* **SET TASK A**: Retype the Danish wind grid article word for word, between "This figure, courtesy" and "other fluorescent lighting.", inclusive.
* **SET TASK B**: From the listing, repeat the lines between the lines holding "You are standing in a" and "The smooth stone church at center is", inclusive, with no changes.

* **SUPPLIED PASSAGE**:
━━━━

The Danish Wind Grid...is 20% Capacity Enough?

The Danish wind grid has a symbiosis of sorts with Norway's and Sweden's abundant hydroelectric capacity.

Much of the fluctuating output of Denmark's wind grid is exported to neighboring countries Norway, Sweden, and Germany. The load factor of Denmark's wind capacity is only 20%. In other words, 5 megawatts of installed wind capacity will generate...one megawatt of actual electrical output. (Compare this to nuclear load factors of around 90% in recent years in the United States).

Can use of wind effectively reduce CO₂ emissions?

"Super G" posted at The Oil Drum:

On average 1 kW of installed wind power costs $1000. Therefore, to get 1 MW return, 5 MW costing $5 million needs to be installed."

Contributors to the comments section (in the middle of The Oil Drum page) posted the cold, hard figures on CO₂ emissions from continental European countries. DOE 2003 figures are used.

Denmark, with its extensive wind network, is far from best in CO₂ minimization.

I've added a few countries to commenter "babble"'s original list:

Per capita Energy CO₂ emission:

• Belgium - 13.66 t of CO2/capita
  
• Denmark - 10.94t of CO2/capita (DOE for 2003)
  
• Finland - 10.41 t of CO2/capita
  
• France 6.80t of CO2 per capita
  
• Germany 10.21t of CO2/capita
  
• Norway - 9.93 t of CO2/capita - electricity is almost all hydroelectric, so CO₂ is probably from transport sector.
  
• Sweden - 6.27t of CO2/capita - almost all electricity is hydro or nuclear
  
• Switzerland - 6.00t of CO2/capita - hydro and nuclear
  
• United Kingdom - 9.53t of CO2/capita
  
• United States - 19.95t of CO2/capita
  

Starvid, who has written interesting articles on the nuclear fuel cycle in Sweden, joined in the discussion at The Oil Drum, and linked to a very interesting set of charts from the International Energy Agency regarding European countries entitled "Evolution of Total Electricity Production by Fuel, 1971-2003."

When you look at the charts below, look at two things: the colors in the chart and whether or not there are overall patterns in year-to-year growth in electricity consumption.

Electricity production and usage is a good proxy for economic growth.


This figure, courtesy of the Edison Electric Institute, shows how closely electric usage is correlated with growth in gross domestic product. This is inclusive of the widespread conservation measures that have been adopted by many factories and other electricity users, such as the use of compact and other fluorescent lighting.

In the charts below, obtained from the International Energy Agency, the various fuels used to generate electricity are color-coded. Here are the colors, and what fuels they correspond with:

• purple - coal
  
• light yellow - nuclear
  
• dark blue - hydroelectric
  
• light blue - oil
  
• green - natural gas
  
• orange - biomass, cogeneration
  
• red - solar and wind
  

(I have converted some of the .pdf's using the free version of Universal Document Converter, which leaves a watermark. For larger pictures, simply click the pictures, or click the links for the original .pdf version).

• Austria
  
• Belgium - increase in nuclear and natural gas use with decrease in coal. Seven operating nuclear facilities. Large amounts of industry in Belgium may explain its relatively high CO₂ emissions. Update: This situation is discussed in a poorly-titled article from Expatica. The reader who has seen the chart knows that Belgium cannot meet its Kyoto targets without nuclear energy. Belgium is even thinking about buying emission rights because of plans to shut down nuclear facilities. What can be more un-green than shutting down emissions-free energy, substituting it with fossil fuels, and then buying the rights to do so? But...guess who's against nuclear energy? Yep, the head-in-the-sand "Greens." (quote marks intentional ;-)

━━━━

* **PROVIDED MATERIAL**:
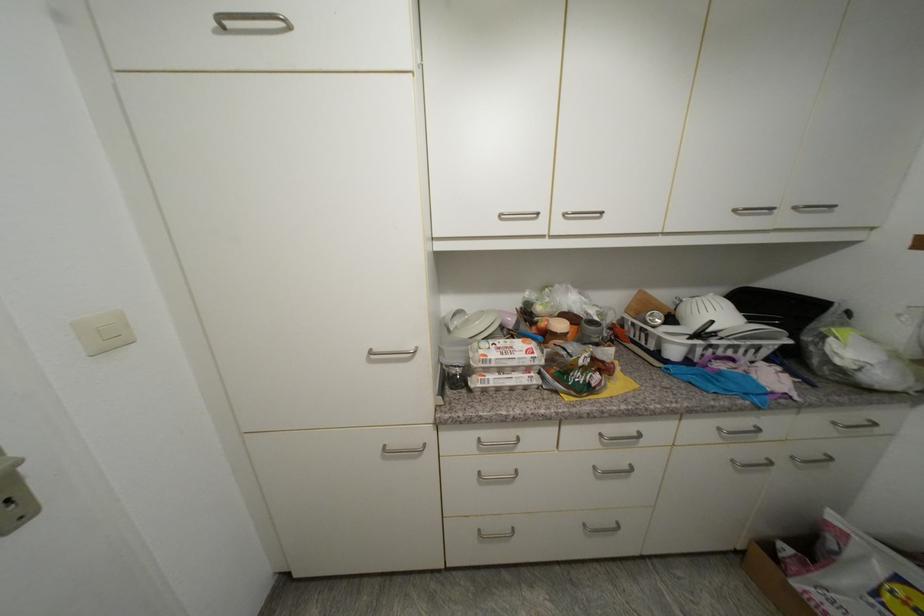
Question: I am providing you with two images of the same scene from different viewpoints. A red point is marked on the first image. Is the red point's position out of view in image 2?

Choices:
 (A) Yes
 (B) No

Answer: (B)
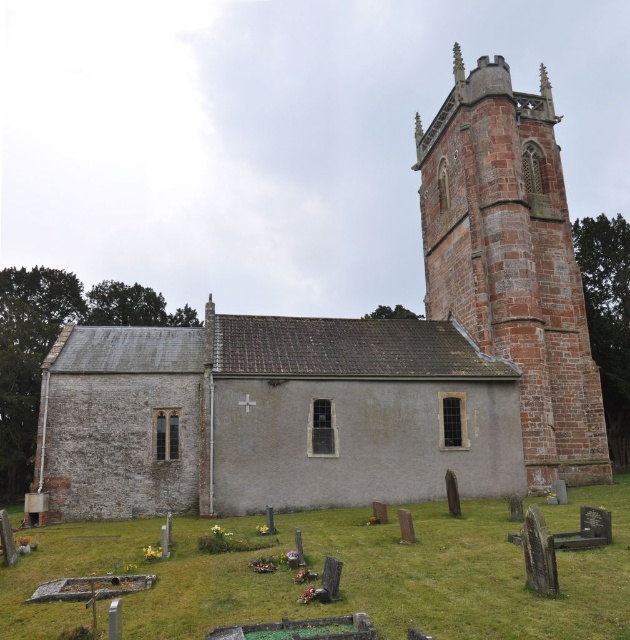
You are standing in a field and see the smooth stone church at center and the rustic stone tower at right. Which structure is closer to you?

The smooth stone church at center is closer to the viewer than the rustic stone tower at right.

Consider the image. You are standing in front of the church and want to take a photo that includes both point (423, 131) and point (558, 218). Which point is closer to your camera?

Point (423, 131) is closer to the camera than point (558, 218) because it is further to the camera.

You are standing at a point 50 meters away from the church. You want to move closer to the church so that you can see the cross on top of the tower clearly. If you move forward by 0.5 meters, will you be closer to the point marked at coordinates point [530,330] than before?

The distance of point [530,330] from camera is 49.49 meters. Moving forward by 0.5 meters would bring you to 49.5 meters away from your original position, which is still 49.49 meters from the point. Therefore, you will be closer to the point marked at coordinates point [530,330] than before.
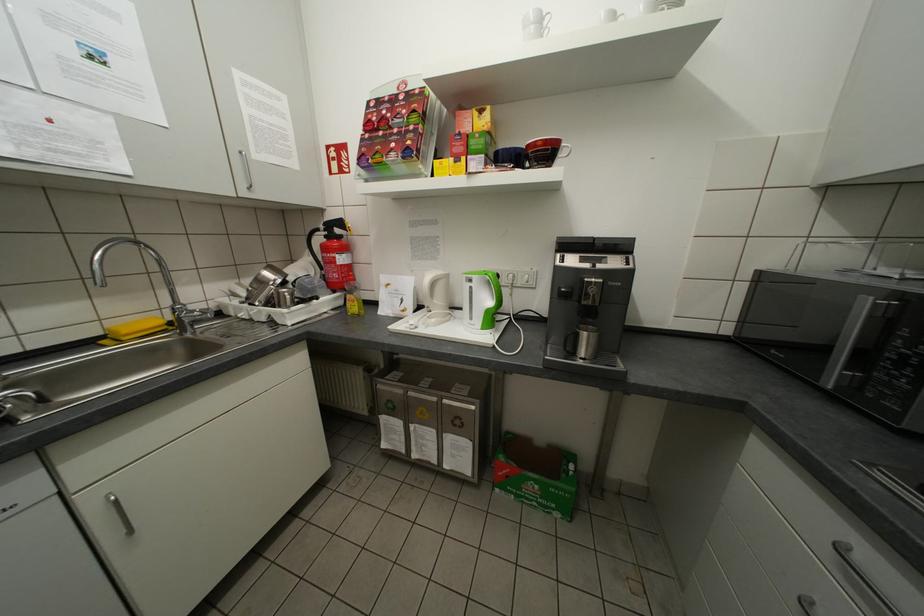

━━━━

* **WORKED SOLUTION A**:
This figure, courtesy of the Edison Electric Institute, shows how closely electric usage is correlated with growth in gross domestic product. This is inclusive of the widespread conservation measures that have been adopted by many factories and other electricity users, such as the use of compact and other fluorescent lighting.

* **WORKED SOLUTION B**:
You are standing in a field and see the smooth stone church at center and the rustic stone tower at right. Which structure is closer to you?

The smooth stone church at center is closer to the viewer than the rustic stone tower at right.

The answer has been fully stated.